Return the lines from the start of the records up to and including the line that contains "v(13.9, -7) *", reproducing each one character for character and leaving the pictures out of your answer.

Data listing:
________
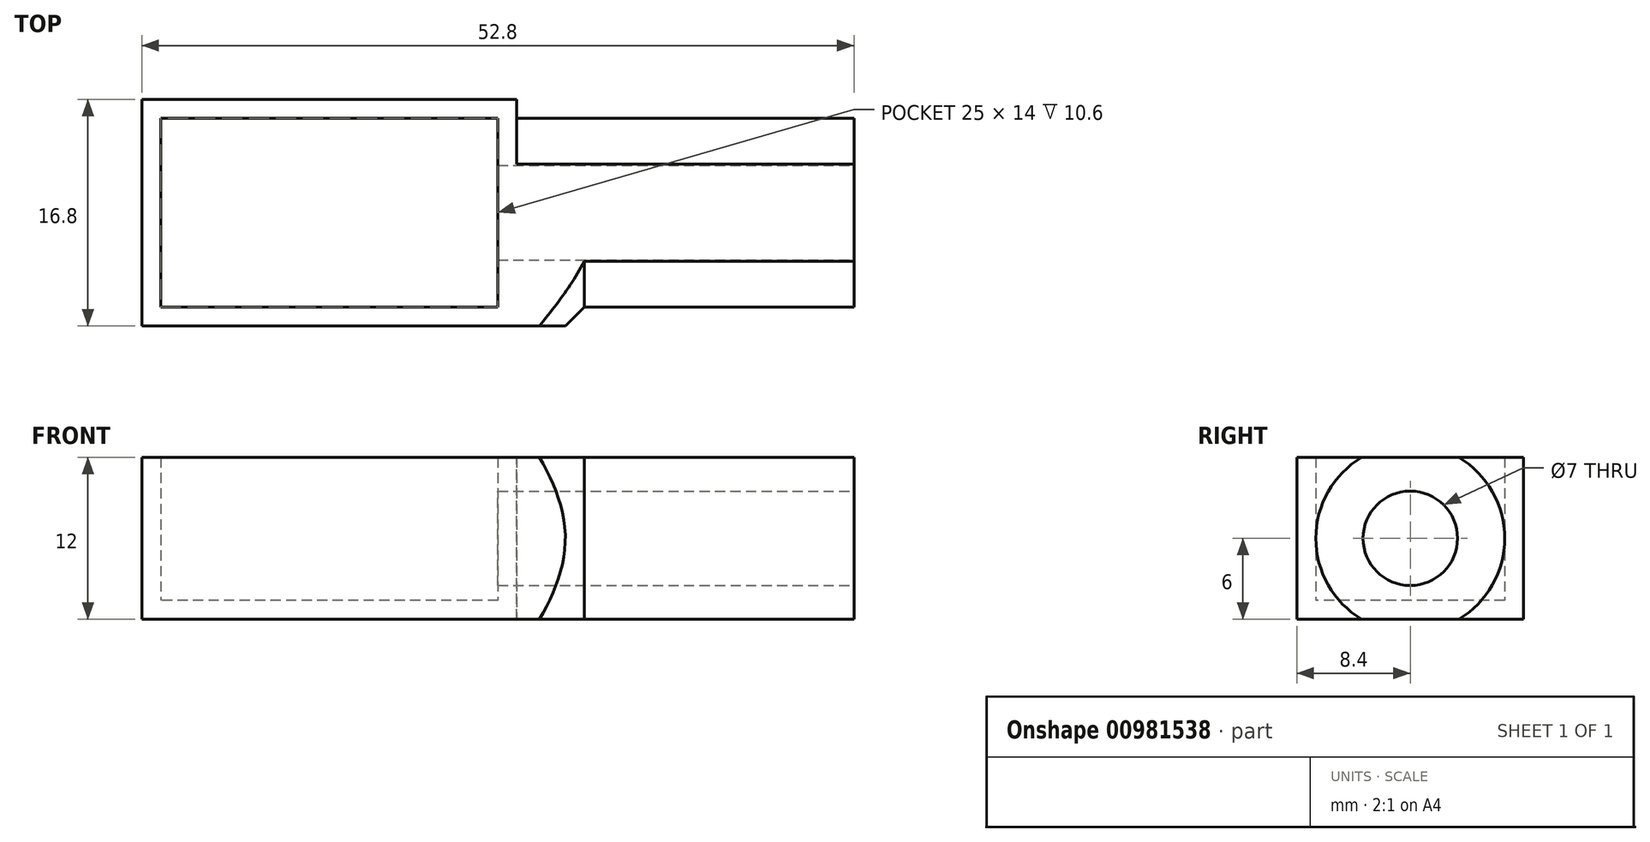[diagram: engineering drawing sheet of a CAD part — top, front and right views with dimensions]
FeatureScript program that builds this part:
annotation { "Feature Type Name" : "Feature", "Feature Type Description" : "" }
export const myFeature = defineFeature(function(context is Context, id is Id, definition is map)
    precondition{}
    {
        {
            var Q0;
            Q0=qCreatedBy(makeId("Top.planeOp"),FACE);
            var sketch = newSketch(context, id + "F0", { "sketchPlane" : qUnion([Q0])});
            skLineSegment(sketch, "E0.bottom", {"start": v(12.5, 7) * mm, "end": v(-12.5, 7) * mm});
            skLineSegment(sketch, "E0.top", {"start": v(12.5, -7) * mm, "end": v(-12.5, -7) * mm});
            skLineSegment(sketch, "E0.left", {"start": v(12.5, 7) * mm, "end": v(12.5, -7) * mm});
            skLineSegment(sketch, "E0.right", {"start": v(-12.5, 7) * mm, "end": v(-12.5, -7) * mm});
            skPoint(sketch, "E0.middle", {"position": v(0, 0) * mm});
            skLineSegment(sketch, "E1.0", {"start": v(13.9, 8.4) * mm, "end": v(-13.9, 8.4) * mm});
            skLineSegment(sketch, "E1.1", {"start": v(13.9, 8.4) * mm, "end": v(13.9, -8.4) * mm});
            skLineSegment(sketch, "E1.2", {"start": v(13.9, -8.4) * mm, "end": v(-13.9, -8.4) * mm});
            skLineSegment(sketch, "E1.3", {"start": v(-13.9, 8.4) * mm, "end": v(-13.9, -8.4) * mm});
            skLineSegment(sketch, "E2", {"start": v(12.5, -7) * mm, "end": v(13.9, -7) * mm});
            skLineSegment(sketch, "E3", {"start": v(12.5, 7) * mm, "end": v(13.9, 7) * mm});
            skSolve(sketch);
        }
        {
            var Q0;
            Q0 = qSketchRegion(id + "F0", true);
            extrude(context, id + "F1", {"entities" : qUnion([Q0]), "depth" : 12 * mm, "offsetDistance" : 25 * mm});
        }
        {
            var Q0;
            Q0=makeQuery(id+"F0.imprint","IMPRINT",FACE,{"disambiguationData":[TD([[makeQuery(id+"F0.imprint","IMPRINT",EDGE,{"derivedFrom":sQuery(id+"F0.wireOp",EDGE,"E0.bottom")}),1.0]])]});
            extrude(context, id + "F2", {"entities" : qUnion([Q0]), "operationType" : NewBodyOperationType.ADD, "depth" : 1.4 * mm, "offsetDistance" : 25 * mm});
        }
        {
            var Q0;
            Q0=makeQuery(id+"F1.opExtrude","SWEPT_FACE",FACE,{"disambiguationData":[OSD([sQuery(id+"F0.wireOp",EDGE,"E1.1")])]});
            var sketch = newSketch(context, id + "F3", { "sketchPlane" : qUnion([Q0])});
            skCircle(sketch, "E4", {"center": v(0, 6) * mm, "radius": 7 * mm});
            skCircle(sketch, "E5.0", {"center": v(0, 6) * mm, "radius": 3.5 * mm});
            skLineSegment(sketch, "E6", {"start": v(3.6, 0) * mm, "end": v(3.6, 0) * mm});
            skLineSegment(sketch, "E7", {"start": v(-3.6, 12) * mm, "end": v(3.6, 12) * mm});
            skSolve(sketch);
        }
        {
            var Q0;
            Q0=makeQuery(id+"F3.imprint","IMPRINT",FACE,{"disambiguationData":[TD([[makeQuery(id+"F3.imprint","IMPRINT",EDGE,{"derivedFrom":sQuery(id+"F3.wireOp",EDGE,"E5.0")}),1.0]])]});
            var Q1;
            Q1=makeQuery(id+"F1.opExtrude","SWEPT_FACE",FACE,{"disambiguationData":[OSD([sQuery(id+"F0.wireOp",EDGE,"E0.left")])]});
            extrude(context, id + "F4", {"entities" : qUnion([Q0]), "operationType" : NewBodyOperationType.REMOVE, "endBound" : BoundingType.UP_TO_SURFACE, "oppositeDirection" : true, "depth" : 25 * mm, "endBoundEntityFace" : qUnion([Q1]), "offsetDistance" : 25 * mm});
        }
        {
            var Q0;
            Q0=makeQuery(id+"F3.imprint","IMPRINT",FACE,{"disambiguationData":[TD([[makeQuery(id+"F3.imprint","IMPRINT",EDGE,{"derivedFrom":sQuery(id+"F3.wireOp",EDGE,"E5.0")}),-1.0]])]});
            extrude(context, id + "F5", {"entities" : qUnion([Q0]), "operationType" : NewBodyOperationType.ADD, "depth" : 25 * mm, "offsetDistance" : 25 * mm});
        }
        {
            var Q0;
            Q0=makeQuery(id+"F5.opExtrude","CAP_EDGE",EDGE,{"disambiguationData":[OSD([sQuery(id+"F3.wireOp",EDGE,"E4")])],"isStart":true});
            chamfer(context, id + "F6", {"entities" : qUnion([Q0]), "width" : 5 * mm, "tangentPropagation" : true});
        }
    });
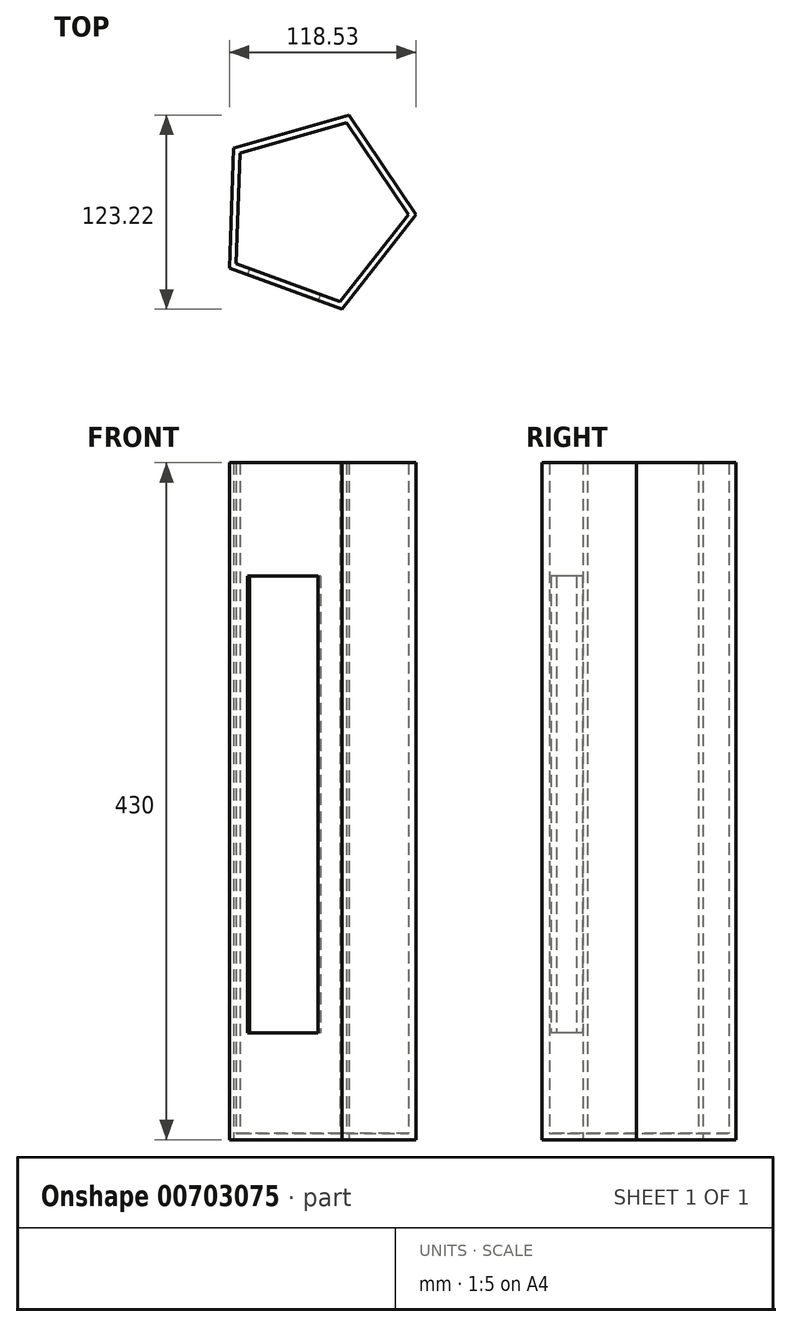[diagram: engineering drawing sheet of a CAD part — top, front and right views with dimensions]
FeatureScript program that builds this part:
annotation { "Feature Type Name" : "Feature", "Feature Type Description" : "" }
export const myFeature = defineFeature(function(context is Context, id is Id, definition is map)
    precondition{}
    {
        {
            var Q0;
            Q0=qCreatedBy(makeId("Top.planeOp"),FACE);
            var sketch = newSketch(context, id + "F0", { "sketchPlane" : qUnion([Q0])});
            skCircle(sketch, "E0.cCircle", {"center": v(0, 0) * mm, "radius": 52.44 * mm, "construction": true});
            skLineSegment(sketch, "E0.0", {"start": v(64.78, -2.29) * mm, "end": v(17.84, -62.32) * mm});
            skLineSegment(sketch, "E0.1", {"start": v(17.84, -62.32) * mm, "end": v(-53.75, -36.22) * mm});
            skLineSegment(sketch, "E0.2", {"start": v(-53.75, -36.22) * mm, "end": v(-51.06, 39.93) * mm});
            skLineSegment(sketch, "E0.3", {"start": v(-51.06, 39.93) * mm, "end": v(22.2, 60.9) * mm});
            skLineSegment(sketch, "E0.4", {"start": v(22.2, 60.9) * mm, "end": v(64.78, -2.29) * mm});
            skPoint(sketch, "E0.0.midPoint", {"position": v(41.3, -32.3) * mm});
            skSolve(sketch);
        }
        {
            var Q0;
            Q0 = qSketchRegion(id + "F0", true);
            extrude(context, id + "F1", {"entities" : qUnion([Q0]), "depth" : 430 * mm, "offsetDistance" : 25.4 * mm});
        }
        {
            var Q0;
            Q0=makeQuery(id+"F1.opExtrude","CAP_FACE",FACE,{"disambiguationData":[OSD([sQuery(id+"F0.wireOp",EDGE,"E0.0"),sQuery(id+"F0.wireOp",EDGE,"E0.1"),sQuery(id+"F0.wireOp",EDGE,"E0.2"),sQuery(id+"F0.wireOp",EDGE,"E0.3"),sQuery(id+"F0.wireOp",EDGE,"E0.4")])],"isStart":false});
            shell(context, id + "F2", {"entities" : qUnion([Q0]), "thickness" : 4 * mm});
        }
        {
            var Q0;
            Q0=makeQuery(id+"F1.opExtrude","SWEPT_FACE",FACE,{"disambiguationData":[OSD([sQuery(id+"F0.wireOp",EDGE,"E0.1")])]});
            var sketch = newSketch(context, id + "F3", { "sketchPlane" : qUnion([Q0])});
            skLineSegment(sketch, "E1.bottom", {"start": v(-26, 358.03) * mm, "end": v(21.93, 358.03) * mm});
            skLineSegment(sketch, "E1.top", {"start": v(-26, 67.8) * mm, "end": v(21.93, 67.8) * mm});
            skLineSegment(sketch, "E1.left", {"start": v(-26, 358.03) * mm, "end": v(-26, 67.8) * mm});
            skLineSegment(sketch, "E1.right", {"start": v(21.93, 358.03) * mm, "end": v(21.93, 67.8) * mm});
            skSolve(sketch);
        }
        {
            var Q0;
            Q0 = qSketchRegion(id + "F3", true);
            extrude(context, id + "F4", {"entities" : qUnion([Q0]), "operationType" : NewBodyOperationType.REMOVE, "oppositeDirection" : true, "depth" : 12.7 * mm, "offsetDistance" : 25.4 * mm});
        }
    });
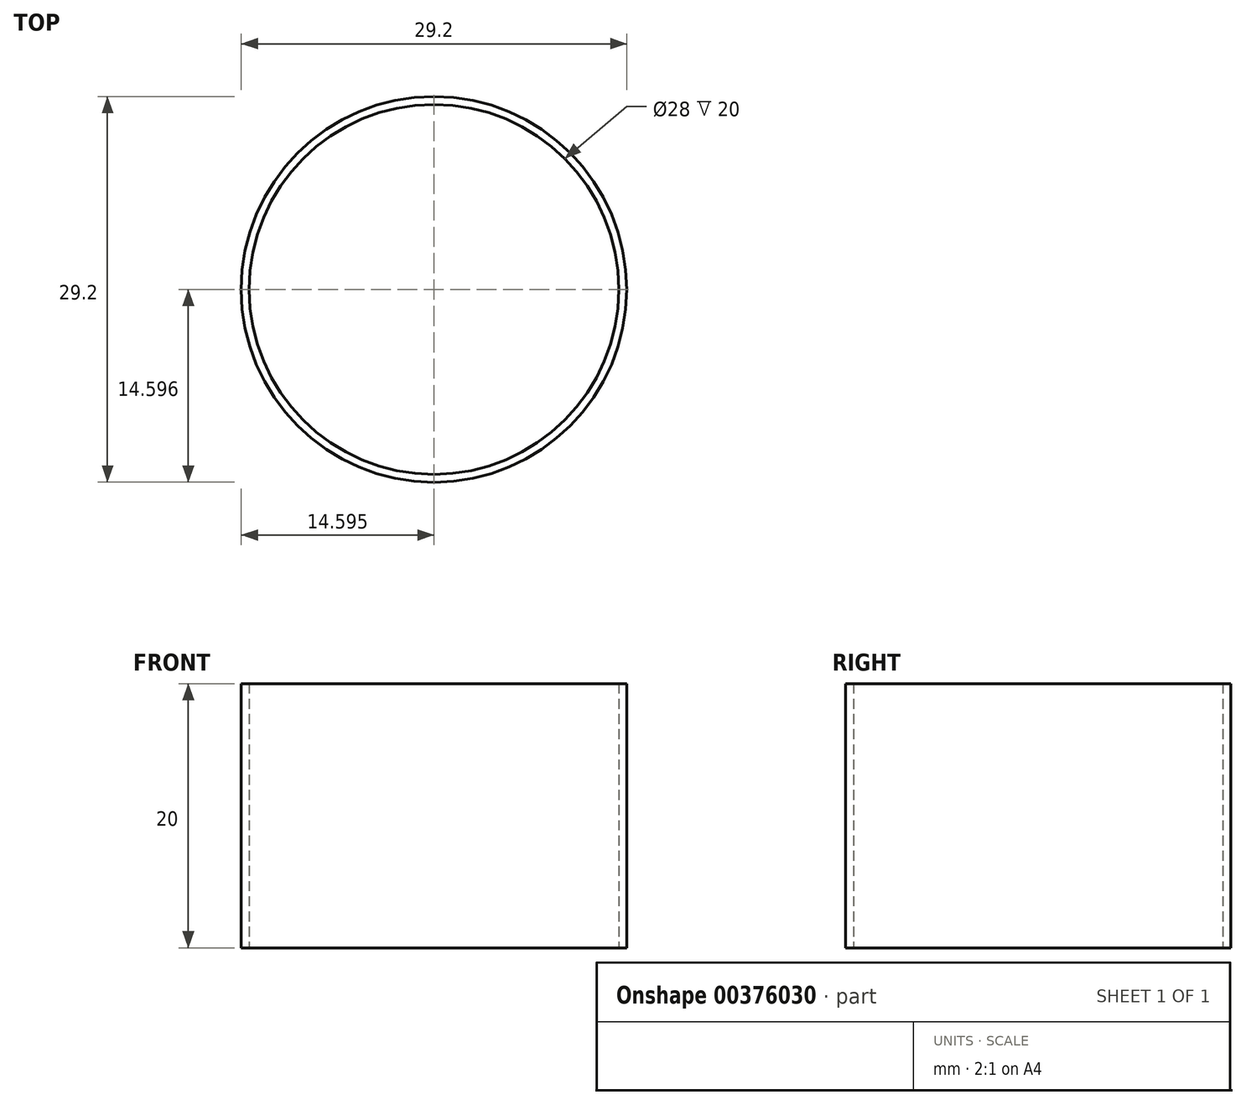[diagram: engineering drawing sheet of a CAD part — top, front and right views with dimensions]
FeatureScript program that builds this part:
annotation { "Feature Type Name" : "Feature", "Feature Type Description" : "" }
export const myFeature = defineFeature(function(context is Context, id is Id, definition is map)
    precondition{}
    {
        {
            var Q0;
            Q0=qCreatedBy(makeId("Top.planeOp"),FACE);
            var sketch = newSketch(context, id + "F0", { "sketchPlane" : qUnion([Q0])});
            skCircle(sketch, "E0", {"center": v(-9.21, 8.78) * mm, "radius": 14.6 * mm});
            skCircle(sketch, "E1", {"center": v(-9.21, 8.78) * mm, "radius": 14 * mm});
            skSolve(sketch);
        }
        {
            var Q0;
            Q0=makeQuery(id+"F0.imprint","IMPRINT",FACE,{"disambiguationData":[TD([[makeQuery(id+"F0.imprint","IMPRINT",EDGE,{"derivedFrom":sQuery(id+"F0.wireOp",EDGE,"E0")}),1.0]])]});
            var Q1;
            Q1=sQuery(id+"F0.wireOp",EDGE,"E0");
            extrude(context, id + "F1", {"entities" : qUnion([Q0]), "surfaceEntities" : qUnion([Q1]), "depth" : 20 * mm});
        }
    });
________
* FINAL RESULT:
[diagram: engineering drawing sheet of a CAD part — top, front and right views with dimensions]
FeatureScript program that builds this part:
annotation { "Feature Type Name" : "Feature", "Feature Type Description" : "" }
export const myFeature = defineFeature(function(context is Context, id is Id, definition is map)
    precondition{}
    {
        {
            var Q0;
            Q0=qCreatedBy(makeId("Top.planeOp"),FACE);
            var sketch = newSketch(context, id + "F0", { "sketchPlane" : qUnion([Q0])});
            skLineSegment(sketch, "E0.bottom", {"start": v(12.5, 7) * mm, "end": v(-12.5, 7) * mm});
            skLineSegment(sketch, "E0.top", {"start": v(12.5, -7) * mm, "end": v(-12.5, -7) * mm});
            skLineSegment(sketch, "E0.left", {"start": v(12.5, 7) * mm, "end": v(12.5, -7) * mm});
            skLineSegment(sketch, "E0.right", {"start": v(-12.5, 7) * mm, "end": v(-12.5, -7) * mm});
            skPoint(sketch, "E0.middle", {"position": v(0, 0) * mm});
            skLineSegment(sketch, "E1.0", {"start": v(13.9, 8.4) * mm, "end": v(-13.9, 8.4) * mm});
            skLineSegment(sketch, "E1.1", {"start": v(13.9, 8.4) * mm, "end": v(13.9, -8.4) * mm});
            skLineSegment(sketch, "E1.2", {"start": v(13.9, -8.4) * mm, "end": v(-13.9, -8.4) * mm});
            skLineSegment(sketch, "E1.3", {"start": v(-13.9, 8.4) * mm, "end": v(-13.9, -8.4) * mm});
            skLineSegment(sketch, "E2", {"start": v(12.5, -7) * mm, "end": v(13.9, -7) * mm});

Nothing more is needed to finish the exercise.